All Poroshenko would say about the UAE deal was that the two countries signed “a very important memorandum about military and technical cooperation.” The UAE military is largely, but not exclusively, equipped with American and French-supplied equipment.
It is highly likely that there is far more than meets the eye in this UAE arms deal. Recall that the UAE, along with Qatar, played a key role as a pass-through for the British-Obama policy of sending arms to Libya, and from there on to Syria. The Ukrainian-UAE deal has the distinct odor of something similar— i.e., de facto arming of Ukraine by Obama, with an effort at plausible denial.
Also present at IDEX is US Undersecretary of Defense for Acquisition, Technology and Logistics Frank Kendall. While there’s no report that Kendall and Poroshenko might be meeting, Kendall was to have met with the Ukrainian arms-buying delegation at the show. “I expect the conversation will be about their needs,” Kendall said yesterday, according to Defense One.
“We’re limited at this point in time in terms of what we’re able to provide them, but where we can be supportive, we want to be.”
Kendall doesn’t have the authority to negotiate arms deals, so he’ll be “primarily in listening mode, trying to understand what their needs are,” he said. Russia has a very large display in the exhibit hall, but it’s on the opposite end from the Ukrainian exhibit.

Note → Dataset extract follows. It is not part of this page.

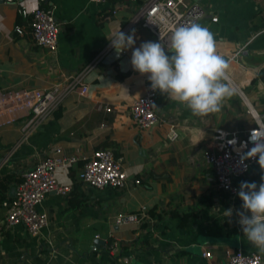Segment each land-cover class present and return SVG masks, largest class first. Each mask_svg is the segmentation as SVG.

Andriy Parubiy, a co-founder of the neo-Nazi Svoboda party and of one of the paramilitary groups that became the Right Sector spearhead of the February 2014 coup, is scheduled to be in Washington this week. Parubiy took clear aim at the US in an interview in Ottawa, Monday, announcing that he expected Canada to pressure the US on the question of arms sales to Ukraine. “We’re sure that Canada’s voice is authoritative and carries a lot of weight,” he said.
“So the U.S. has to make this decision [about providing weapons], but Canada is kind of the authoritative voice that can push [for] that. It can influence the U.S. decision.”
While in Ottawa, he met with Foreign Affairs Minister Rob Nicholson and James Bezan, the parliamentary secretary to the defense minister, as well as members of Parliament.